What system-aware spec writing requires
The fix is not for product managers to learn to read code. It is for the spec writing workflow to include a step where the product manager queries the system before drafting. "What data model do we use for this entity?" "What are the current status values?" "What infrastructure assumptions does the current implementation make?" These questions have specific answers in the codebase — answers that should inform the spec, not be discovered by engineering after the spec is written.
When product managers have access to a plain-language codebase query tool — one that does not require reading code or operating a CLI — these questions become part of the normal spec workflow. The PM asks, gets an answer in plain language, and uses that answer to write the spec correctly the first time. ChatGPT or Claude still writes the spec. The inputs it draws from include the actual system, not just general software knowledge.
Final take
AI-assisted spec writing is a real improvement. The specs that come out of it are clearer, better structured, and more complete. The missing input is system context: what the codebase actually does, what names it uses, what architectural assumptions are already in place. Without that input, the AI writes from generic patterns — and generic patterns frequently conflict with specific systems.

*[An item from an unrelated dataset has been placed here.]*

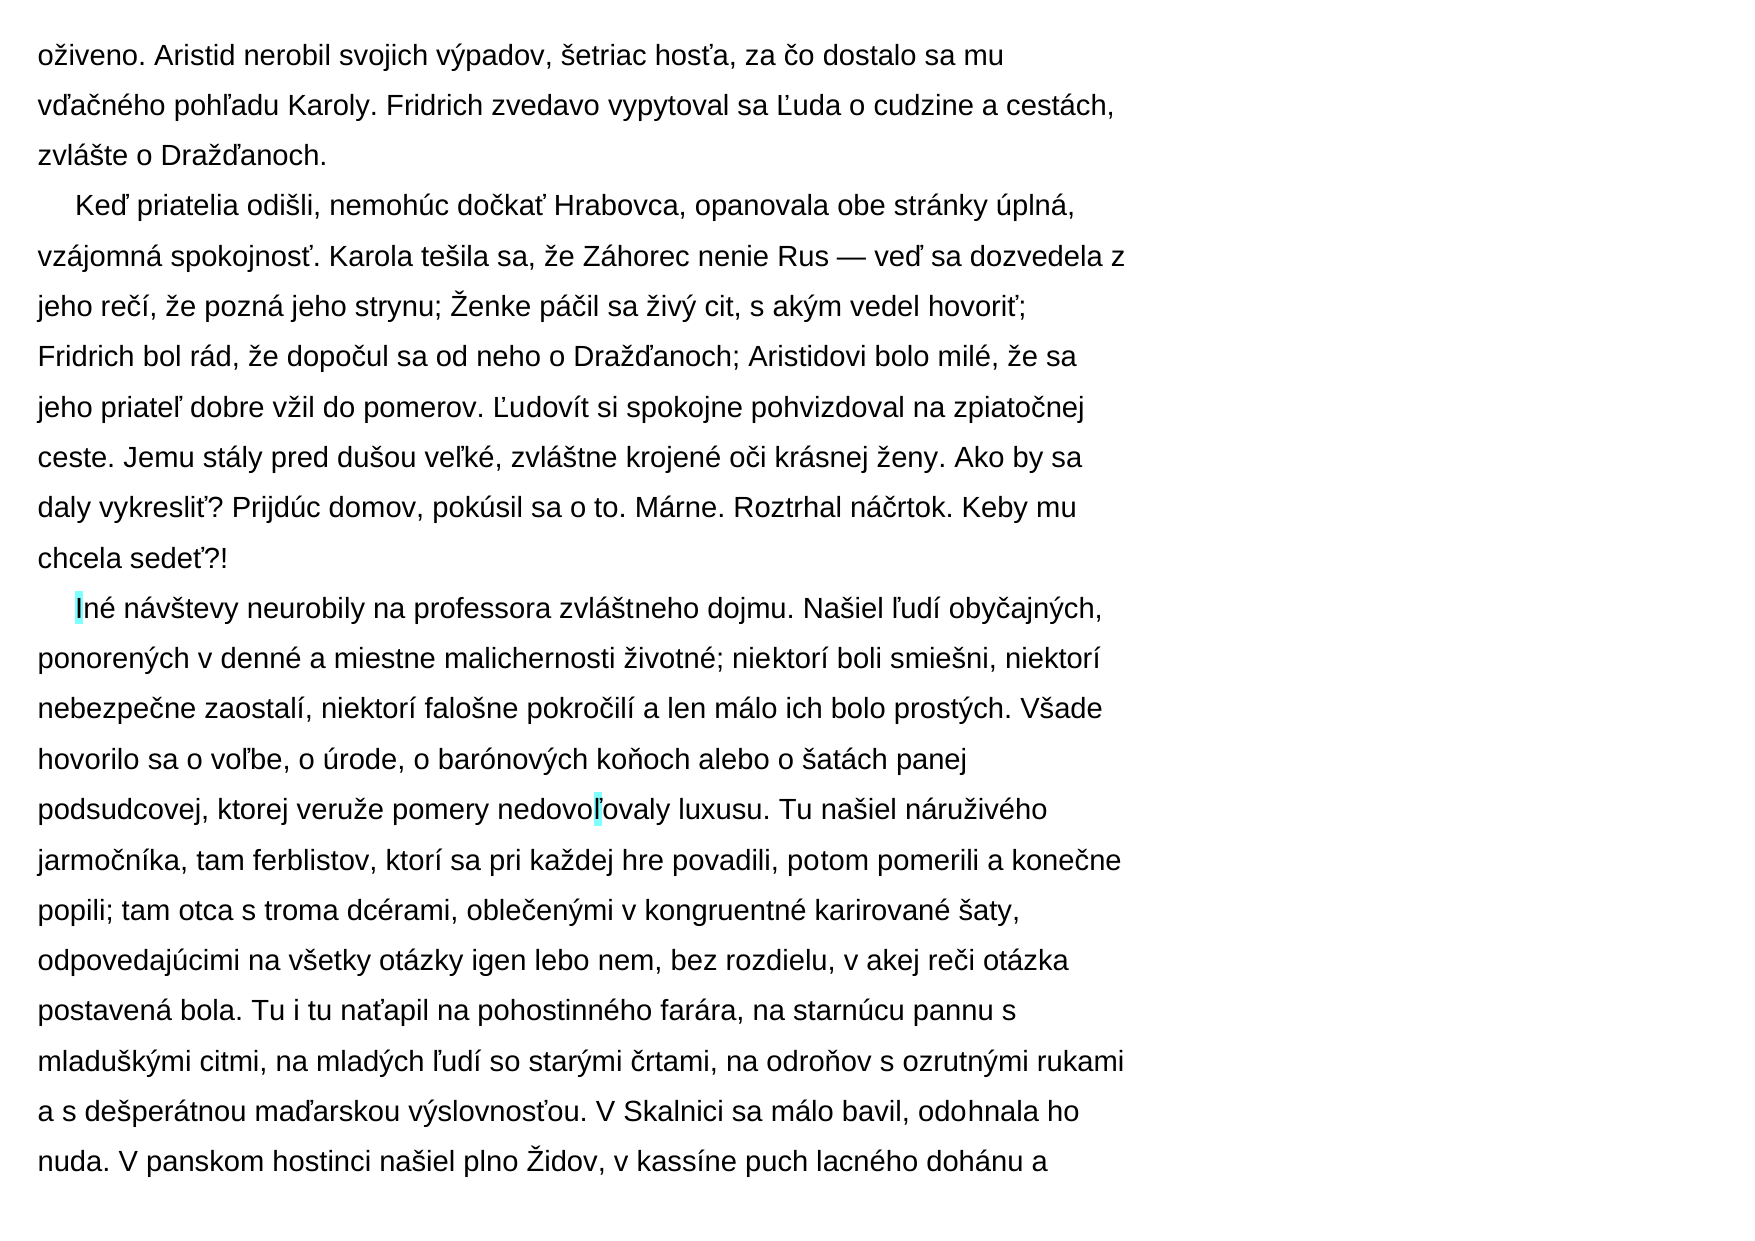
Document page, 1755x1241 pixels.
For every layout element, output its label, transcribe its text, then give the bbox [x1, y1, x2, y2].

text oživeno. Ari­stid nerobil svojich výpadov, šetriac hosťa, za čo dostalo sa mu vďačného pohľadu Karoly. Fridrich zvedavo vypytoval sa Ľuda o cudzine a cestách, zvlášte o Dražďanoch. [37, 37, 1130, 172]
text Iné návštevy neurobily na professora zvlášt­neho dojmu. Našiel ľudí obyčajných, ponorených v denné a miestne malichernosti životné; nie­ktorí boli smiešni, niektorí nebezpečne zaostalí, niektorí falošne pokročilí a len málo ich bolo prostých. Všade hovorilo sa o voľbe, o úrode, o barónových koňoch alebo o šatách panej podsudcovej, ktorej veruže pomery nedovoľovaly luxusu. Tu našiel náruživého jarmočníka, tam ferblistov, ktorí sa pri každej hre povadili, po­tom pomerili a konečne popili; tam otca s troma dcérami, oblečenými v kongruentné karirované šaty, odpovedajúcimi na všetky otázky igen lebo nem, bez rozdielu, v akej reči otázka postavená bola. Tu i tu naťapil na pohostinného farára, na starnúcu pannu s mladuškými citmi, na mladých ľudí so starými črtami, na odroňov s ozrutnými rukami a s dešperátnou maďarskou výslovnosťou. V Skalnici sa málo bavil, odo­hnala ho nuda. V panskom hostinci našiel plno Židov, v kassíne puch lacného dohánu a [37, 591, 1130, 1178]
text Keď priatelia odišli, nemohúc dočkať Hrabovca, opanovala obe stránky úplná, vzájomná spokojnosť. Karola tešila sa, že Záhorec nenie Rus — veď sa dozvedela z jeho rečí, že pozná jeho strynu; Ženke páčil sa živý cit, s akým vedel hovoriť; Fridrich bol rád, že dopočul sa od neho o Dražďanoch; Aristidovi bolo milé, že sa jeho priateľ dobre vžil do pomerov. Ľu­dovít si spokojne pohvizdoval na zpiatočnej ceste. Jemu stály pred dušou veľké, zvláštne krojené oči krásnej ženy. Ako by sa daly vy­kresliť? Prijdúc domov, pokúsil sa o to. Márne. Roztrhal náčrtok. Keby mu chcela sedeť?! [37, 188, 1130, 574]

The product manager using ChatGPT to write specs is not making a mistake. They are using the best tool they have access to, with the information they have access to. The gap is that they do not have access to the codebase before the spec goes to engineering. Closing that gap does not require product managers to become technical — it requires giving them a plain-language interface to the system truth before the spec is written.